Queere Frauen: tot aber glücklich?

In der Gamingbranche scheinen weibliche Figuren mit einem gleich­geschlecht­lichen Begehren nach einem Prinzip konzipiert zu sein, dass de Lauretis mit „sexueller Indifferenz“ bezeichnet. 11 Diese Projektion des männlichen Begehrens auf das weibliche, gleichgeschlechtliche Begehren zeigt sich deutlich in der Darstellung der weiblichen queeren Charaktere. Diese bleiben auf einen heterosexuellen, männlichen Blick ausgerichtet und verkörpern ein heteronormatives Schönheitsideal der Frau. Gleichzeitig sind verhältnismäßig mehr weibliche Figuren sowohl für männliche als auch weibliche Figuren sexuell zugänglich, während sich das Begehren männ­licher Figuren tendenziell häufiger nur auf ein bestimmtes Geschlecht bezieht. Hana Tsu Vachel und Rain Quin aus Fear Effect 2. Retro Helix 12 zeigen dies sehr deutlich. Sie werden im Spiel in einer lesbischen Beziehung gezeigt. Beide stellen ihre weiblichen Attribute während des Spiels für einen heterosexuellen, männlichen Betrachter zur Schau.
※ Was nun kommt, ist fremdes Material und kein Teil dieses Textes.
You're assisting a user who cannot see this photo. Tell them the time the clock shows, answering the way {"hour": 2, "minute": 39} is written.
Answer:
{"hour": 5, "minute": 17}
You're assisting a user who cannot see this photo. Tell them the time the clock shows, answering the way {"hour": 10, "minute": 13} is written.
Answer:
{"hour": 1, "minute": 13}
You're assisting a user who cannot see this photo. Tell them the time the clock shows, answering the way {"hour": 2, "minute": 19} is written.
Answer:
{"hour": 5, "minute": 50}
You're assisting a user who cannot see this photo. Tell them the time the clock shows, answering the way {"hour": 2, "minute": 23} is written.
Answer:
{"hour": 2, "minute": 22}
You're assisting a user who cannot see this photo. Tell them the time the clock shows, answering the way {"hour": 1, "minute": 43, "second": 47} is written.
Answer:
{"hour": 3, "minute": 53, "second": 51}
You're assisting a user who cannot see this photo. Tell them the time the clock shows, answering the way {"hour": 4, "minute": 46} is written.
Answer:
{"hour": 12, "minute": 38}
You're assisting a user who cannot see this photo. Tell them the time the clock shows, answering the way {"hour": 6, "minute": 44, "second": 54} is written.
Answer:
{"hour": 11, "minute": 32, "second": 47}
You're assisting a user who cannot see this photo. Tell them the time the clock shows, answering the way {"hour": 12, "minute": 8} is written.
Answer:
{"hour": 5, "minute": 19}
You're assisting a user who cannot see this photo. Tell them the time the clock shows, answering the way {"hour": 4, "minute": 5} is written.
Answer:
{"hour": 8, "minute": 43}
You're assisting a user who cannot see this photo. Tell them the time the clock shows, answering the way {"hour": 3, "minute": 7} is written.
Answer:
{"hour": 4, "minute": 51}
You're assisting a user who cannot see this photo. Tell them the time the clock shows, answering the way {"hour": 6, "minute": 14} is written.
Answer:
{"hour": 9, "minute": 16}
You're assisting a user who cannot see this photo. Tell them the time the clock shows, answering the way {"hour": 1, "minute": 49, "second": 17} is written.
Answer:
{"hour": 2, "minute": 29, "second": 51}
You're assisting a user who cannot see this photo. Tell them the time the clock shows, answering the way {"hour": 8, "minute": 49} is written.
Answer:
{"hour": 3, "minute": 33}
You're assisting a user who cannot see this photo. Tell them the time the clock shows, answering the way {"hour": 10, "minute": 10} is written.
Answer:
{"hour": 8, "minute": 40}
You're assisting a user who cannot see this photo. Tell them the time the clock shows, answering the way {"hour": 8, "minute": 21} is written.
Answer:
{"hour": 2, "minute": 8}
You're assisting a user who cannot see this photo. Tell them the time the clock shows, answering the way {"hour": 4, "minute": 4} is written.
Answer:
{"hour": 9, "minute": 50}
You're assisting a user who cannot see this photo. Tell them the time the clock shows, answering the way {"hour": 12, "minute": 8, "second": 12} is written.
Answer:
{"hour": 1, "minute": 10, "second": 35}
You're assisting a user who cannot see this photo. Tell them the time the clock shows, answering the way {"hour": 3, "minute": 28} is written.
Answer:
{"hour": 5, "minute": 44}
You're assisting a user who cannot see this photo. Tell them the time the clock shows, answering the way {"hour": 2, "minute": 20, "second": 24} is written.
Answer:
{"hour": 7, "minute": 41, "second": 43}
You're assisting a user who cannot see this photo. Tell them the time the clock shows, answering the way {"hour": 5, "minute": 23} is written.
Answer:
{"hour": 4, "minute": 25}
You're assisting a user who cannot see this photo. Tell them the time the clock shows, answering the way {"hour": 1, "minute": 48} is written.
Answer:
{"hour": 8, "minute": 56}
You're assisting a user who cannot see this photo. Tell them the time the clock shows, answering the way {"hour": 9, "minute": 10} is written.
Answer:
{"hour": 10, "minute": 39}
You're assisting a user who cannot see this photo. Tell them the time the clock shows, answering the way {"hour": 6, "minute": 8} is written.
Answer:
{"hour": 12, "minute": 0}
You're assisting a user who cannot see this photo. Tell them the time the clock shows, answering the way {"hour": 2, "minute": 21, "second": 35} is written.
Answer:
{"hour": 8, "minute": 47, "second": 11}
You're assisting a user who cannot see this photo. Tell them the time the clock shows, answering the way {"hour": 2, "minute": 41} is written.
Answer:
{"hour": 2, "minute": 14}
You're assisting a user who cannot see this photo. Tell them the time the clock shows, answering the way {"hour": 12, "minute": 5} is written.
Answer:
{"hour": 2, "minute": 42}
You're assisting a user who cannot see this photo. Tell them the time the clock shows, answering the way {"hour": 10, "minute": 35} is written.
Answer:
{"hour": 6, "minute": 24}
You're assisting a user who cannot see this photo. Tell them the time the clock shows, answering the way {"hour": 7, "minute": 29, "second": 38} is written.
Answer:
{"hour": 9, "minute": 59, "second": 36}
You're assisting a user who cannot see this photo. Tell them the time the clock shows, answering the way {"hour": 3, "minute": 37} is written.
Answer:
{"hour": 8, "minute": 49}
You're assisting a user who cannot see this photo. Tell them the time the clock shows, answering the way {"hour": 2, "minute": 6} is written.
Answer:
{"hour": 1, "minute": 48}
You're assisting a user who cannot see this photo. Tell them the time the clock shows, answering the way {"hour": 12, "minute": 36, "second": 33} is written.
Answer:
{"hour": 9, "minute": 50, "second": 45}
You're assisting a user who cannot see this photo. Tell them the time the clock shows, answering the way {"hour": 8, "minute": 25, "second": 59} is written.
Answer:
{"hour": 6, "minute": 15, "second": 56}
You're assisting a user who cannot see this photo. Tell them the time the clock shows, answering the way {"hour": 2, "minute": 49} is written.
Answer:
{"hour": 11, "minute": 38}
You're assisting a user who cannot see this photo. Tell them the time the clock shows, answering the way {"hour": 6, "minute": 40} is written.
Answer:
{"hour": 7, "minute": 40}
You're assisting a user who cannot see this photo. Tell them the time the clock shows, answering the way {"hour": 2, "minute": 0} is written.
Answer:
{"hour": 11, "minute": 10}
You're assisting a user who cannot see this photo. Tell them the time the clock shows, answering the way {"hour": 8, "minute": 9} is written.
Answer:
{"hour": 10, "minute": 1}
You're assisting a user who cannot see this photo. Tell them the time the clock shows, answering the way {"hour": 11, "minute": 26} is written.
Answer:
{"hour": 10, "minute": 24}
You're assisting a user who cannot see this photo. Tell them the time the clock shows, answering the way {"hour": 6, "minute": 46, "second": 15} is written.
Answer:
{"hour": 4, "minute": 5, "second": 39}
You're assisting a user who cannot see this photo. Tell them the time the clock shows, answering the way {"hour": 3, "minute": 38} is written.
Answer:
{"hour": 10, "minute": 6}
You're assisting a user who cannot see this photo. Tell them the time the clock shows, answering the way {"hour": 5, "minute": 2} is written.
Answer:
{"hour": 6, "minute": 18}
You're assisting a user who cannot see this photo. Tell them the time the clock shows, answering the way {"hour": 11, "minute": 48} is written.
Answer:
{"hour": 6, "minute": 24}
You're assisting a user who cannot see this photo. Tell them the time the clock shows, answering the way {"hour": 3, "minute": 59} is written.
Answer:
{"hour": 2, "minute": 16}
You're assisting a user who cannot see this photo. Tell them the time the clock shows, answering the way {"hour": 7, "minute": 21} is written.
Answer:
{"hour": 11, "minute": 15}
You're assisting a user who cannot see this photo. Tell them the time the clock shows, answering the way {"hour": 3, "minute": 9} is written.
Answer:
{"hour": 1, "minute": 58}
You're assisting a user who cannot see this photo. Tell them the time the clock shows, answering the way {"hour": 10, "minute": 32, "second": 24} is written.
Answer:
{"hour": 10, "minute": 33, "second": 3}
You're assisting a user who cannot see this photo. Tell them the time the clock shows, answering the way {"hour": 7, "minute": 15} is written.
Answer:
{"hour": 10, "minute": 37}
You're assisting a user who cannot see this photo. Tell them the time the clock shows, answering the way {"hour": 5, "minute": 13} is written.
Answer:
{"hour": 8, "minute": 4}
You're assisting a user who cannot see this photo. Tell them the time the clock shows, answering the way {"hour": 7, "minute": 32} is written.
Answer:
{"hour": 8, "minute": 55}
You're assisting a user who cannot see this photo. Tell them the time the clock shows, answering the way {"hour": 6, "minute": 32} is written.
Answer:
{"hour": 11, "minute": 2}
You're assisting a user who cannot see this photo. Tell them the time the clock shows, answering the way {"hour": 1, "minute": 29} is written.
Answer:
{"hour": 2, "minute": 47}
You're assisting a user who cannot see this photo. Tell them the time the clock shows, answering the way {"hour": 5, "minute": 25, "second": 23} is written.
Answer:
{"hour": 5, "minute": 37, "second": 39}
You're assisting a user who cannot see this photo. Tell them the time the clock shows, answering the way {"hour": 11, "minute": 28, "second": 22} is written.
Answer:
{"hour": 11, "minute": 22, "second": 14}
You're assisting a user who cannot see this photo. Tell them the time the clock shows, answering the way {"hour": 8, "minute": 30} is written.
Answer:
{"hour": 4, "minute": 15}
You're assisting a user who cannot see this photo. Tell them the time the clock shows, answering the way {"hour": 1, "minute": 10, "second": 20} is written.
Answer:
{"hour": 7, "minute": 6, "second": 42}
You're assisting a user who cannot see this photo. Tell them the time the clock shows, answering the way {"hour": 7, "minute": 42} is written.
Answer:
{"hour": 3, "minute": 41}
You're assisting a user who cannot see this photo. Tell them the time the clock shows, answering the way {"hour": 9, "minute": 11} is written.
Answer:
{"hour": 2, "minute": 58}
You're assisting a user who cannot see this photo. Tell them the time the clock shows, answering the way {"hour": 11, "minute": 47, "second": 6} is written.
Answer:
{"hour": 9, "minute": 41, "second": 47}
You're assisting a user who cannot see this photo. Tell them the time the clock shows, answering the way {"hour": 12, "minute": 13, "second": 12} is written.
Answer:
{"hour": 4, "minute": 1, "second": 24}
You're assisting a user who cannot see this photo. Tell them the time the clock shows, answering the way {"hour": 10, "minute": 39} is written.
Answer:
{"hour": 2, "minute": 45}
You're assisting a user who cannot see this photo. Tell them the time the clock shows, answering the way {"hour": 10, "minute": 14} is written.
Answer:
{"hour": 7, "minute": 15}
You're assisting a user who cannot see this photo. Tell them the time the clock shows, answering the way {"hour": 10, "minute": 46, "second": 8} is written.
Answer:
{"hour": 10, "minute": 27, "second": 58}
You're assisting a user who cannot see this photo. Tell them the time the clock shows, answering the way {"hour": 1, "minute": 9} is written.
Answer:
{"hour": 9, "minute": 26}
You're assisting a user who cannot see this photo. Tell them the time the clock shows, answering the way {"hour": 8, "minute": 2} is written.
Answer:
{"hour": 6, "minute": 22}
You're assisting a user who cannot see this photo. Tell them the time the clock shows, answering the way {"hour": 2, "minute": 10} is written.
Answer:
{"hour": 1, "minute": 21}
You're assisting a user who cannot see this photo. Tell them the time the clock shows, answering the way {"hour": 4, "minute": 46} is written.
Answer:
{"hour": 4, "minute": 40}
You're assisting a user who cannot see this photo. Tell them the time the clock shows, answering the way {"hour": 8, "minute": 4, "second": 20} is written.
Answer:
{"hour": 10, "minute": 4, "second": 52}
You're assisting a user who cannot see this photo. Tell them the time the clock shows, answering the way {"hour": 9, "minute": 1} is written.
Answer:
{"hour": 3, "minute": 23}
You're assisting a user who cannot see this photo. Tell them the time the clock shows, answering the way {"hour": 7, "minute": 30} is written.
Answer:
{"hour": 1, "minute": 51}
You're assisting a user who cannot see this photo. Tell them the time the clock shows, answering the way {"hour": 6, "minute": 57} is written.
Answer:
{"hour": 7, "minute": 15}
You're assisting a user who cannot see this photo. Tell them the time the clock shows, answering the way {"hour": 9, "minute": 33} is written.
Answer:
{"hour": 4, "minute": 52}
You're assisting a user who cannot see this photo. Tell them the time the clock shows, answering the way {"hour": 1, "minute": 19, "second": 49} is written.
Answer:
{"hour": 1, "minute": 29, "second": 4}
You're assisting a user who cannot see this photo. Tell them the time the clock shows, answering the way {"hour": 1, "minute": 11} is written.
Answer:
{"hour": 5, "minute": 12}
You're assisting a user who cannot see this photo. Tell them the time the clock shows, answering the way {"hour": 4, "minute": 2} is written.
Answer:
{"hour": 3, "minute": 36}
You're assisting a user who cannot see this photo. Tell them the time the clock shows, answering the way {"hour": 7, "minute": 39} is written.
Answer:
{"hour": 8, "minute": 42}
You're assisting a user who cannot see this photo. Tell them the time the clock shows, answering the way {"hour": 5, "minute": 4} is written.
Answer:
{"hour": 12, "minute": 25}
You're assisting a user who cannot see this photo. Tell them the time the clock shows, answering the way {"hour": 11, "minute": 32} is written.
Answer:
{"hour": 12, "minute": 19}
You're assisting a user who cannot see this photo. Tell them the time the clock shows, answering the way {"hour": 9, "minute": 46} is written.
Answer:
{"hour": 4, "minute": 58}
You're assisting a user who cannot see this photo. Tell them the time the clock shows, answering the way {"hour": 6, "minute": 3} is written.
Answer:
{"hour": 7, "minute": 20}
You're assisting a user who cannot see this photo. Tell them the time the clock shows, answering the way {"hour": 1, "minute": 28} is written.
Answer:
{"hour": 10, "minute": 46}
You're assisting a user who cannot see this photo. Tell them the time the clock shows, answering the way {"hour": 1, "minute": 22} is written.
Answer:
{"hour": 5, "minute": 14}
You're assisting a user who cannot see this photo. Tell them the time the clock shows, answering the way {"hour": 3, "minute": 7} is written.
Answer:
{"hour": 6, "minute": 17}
Von Herstellerseite aus wird ausdrücklich formuliert, dass es sich bei den beiden Figuren keinesfalls um rein lesbische Figuren handelt, sondern beide für das männliche Begehren definitiv zur Verfügung stehen. „Once and for all, let me set the record straight. ‚HANA IS NOT A LESBIAN!‘ She likes men... and she likes women. Who she chooses to go to bed with at the end of the day IS NOT A BIG DEAL! We are living in the 21st century, this kind of thing happens all the time! Get over it people!! The only reason I wanted Hana to have a female companion this time around is because it gives me the ability to create an extremely interesting love triangle further down the road.“ 13

Lesbische Charaktere sind zwar insgesamt wesentlich seltener als schwule Charaktere, dennoch war der früheste Charakter, der in Europa und den USA veröffentlicht wurde, die lesbische Gegnerfigur Viviane Pentreath aus dem Textadventure Moonmist 14. Im Gegensatz zu den als männlich ausgewiesenen, homosexuellen Figuren werden lesbischen Figuren wesentlich häufiger in Beziehungen dargestellt (lesbische Beziehungen 52%, schwule Beziehungen 36%). Ein weiterer Unterschied zwischen weiblichen und männlichen Figuren besteht darin, dass weibliche Figuren fast nie reine Gegnerfiguren sind. Ihr Antriebsmotiv ist häufig Liebe, so entspringt ihr Antagonismus beispielsweise aus der Eifersucht nach einer gescheiterten Beziehung mit dem Spielercharakter. Ihr Antagonismus scheint weniger in Aggressivität zu bestehen als darin den Spieler nicht von selbst aktiv zu unterstützen. Diese Figuren müssen vielmehr überzeugt als bekämpft werden und stehen oder standen dem Spieler trotzdem als Sexualpartner zur Verfügung.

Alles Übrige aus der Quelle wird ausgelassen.